NATO Secretary General seeks to ‘scale-up’ training role in Iraq

24 January 2020

While addressing European Parliament Foreign Affairs committee members at the European Parliament in Brussels on 21 January 2020, NATO Secretary General Jens Stoltenberg said the alliance must beef up its military training operation in Iraq to ensure that its members are not drawn back into combat there against the Islamic State.

Senior NATO and Iraqi officials were meeting the same day to discuss when NATO might be permitted to resume its training activities in Iraq.

Amidst cautious optimism that the NATO mission might resume in the near future, Stoltenberg said, “We need to go heavy in and train... build everything from Ministry of Defence, institutions, command and control, to train forces. NATO can do that., we already do it, but we can scale up”.

NATO agreed in 2018 to launch a training mission in Iraq involving around 500 troops with the aim of building up the country’s armed forces so they could better combat Islamic extremist groups. But the operation was suspended after a US missile strike at Baghdad airport killed Iranian military commander Qasem Soleimani earlier this month and the Iraqi government demanded that foreign troops leave its territory. As tensions mounted, US President Donald Trump called on NATO to do more in the region.

While acknowledging that he opposed the Iraq war as a Norwegian politician in 2003, Stoltenberg said he thought “the West left a bit too early” and that the Islamic State took advantage of the security vacuum by seizing vast swathes of territory in northern Iraq and Syria. “I strongly believe that if we don’t act now, we may be forced back in combat,” he told the parliamentarians. “We must prevent that from happening again.
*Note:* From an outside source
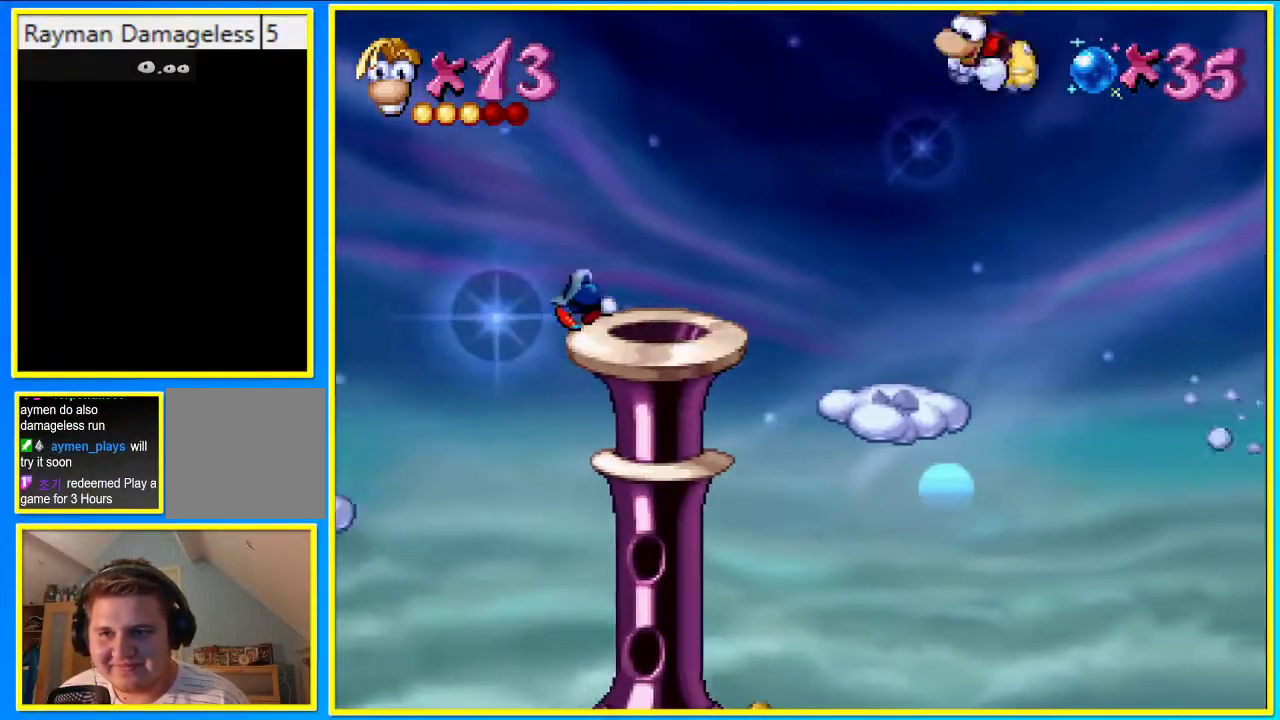
{"buttons": ["CROSS", "DPAD_UP"], "left_stick": "center", "right_stick": "center", "events": [[101, "CROSS", "down"]]}
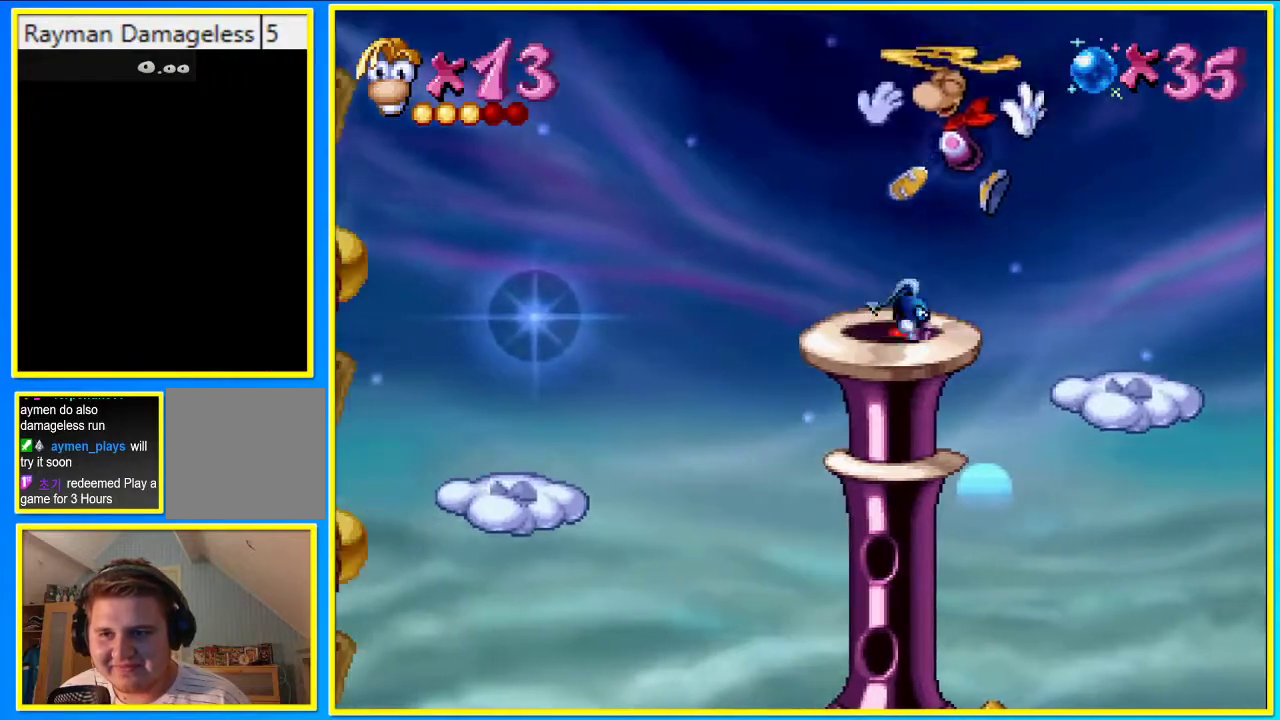
{"buttons": [], "left_stick": "center", "right_stick": "center", "events": [[336, "CROSS", "up"], [504, "DPAD_UP", "up"]]}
And therefore, we need to build some local capacity, so they prevent ISIS (Islamic State) from coming back”, he added.

Stoltenberg also said that Turkey is crucial in the fight against the Islamic State. "No ally has suffered more terrorist attacks than Turkey. They are important in the fight against Daesh (Islamic State). They are the only ally which is bordering Syria and Iraq," he said, adding that the progress and achievements NATO made in that fight would not be possible without using Turkish bases and infrastructure.

The Secretary General also said that NATO is currently holding discussions within the alliance and also with regional partners whether NATO should play more of a role in the Middle East. "We are discussing now what that means. So there is a process inside NATO but also with our partners, not least with partners in the region, Iraq, Jordan and other partners in the region about if NATO is to do more in the region what work we can do", he said. "So I cannot give you conclusions, but I can describe the process which is going on. I believe there is a potential for NATO to do more. But not mainly in combat," he added.

Stoltenberg also welcomed closer NATO-EU cooperation, including on maritime security, military mobility and countering cyber and hybrid attacks. He described Europe and North America as "two sides of the same coin" and emphasized the importance of a strong transatlantic bond in order to maintain peace and security in the world. He said NATO will bring together the EU and the US to address three issues of concern: terrorism, relations with Russia, and new and emerging challenges such as artificial intelligence and autonomous weapons platforms.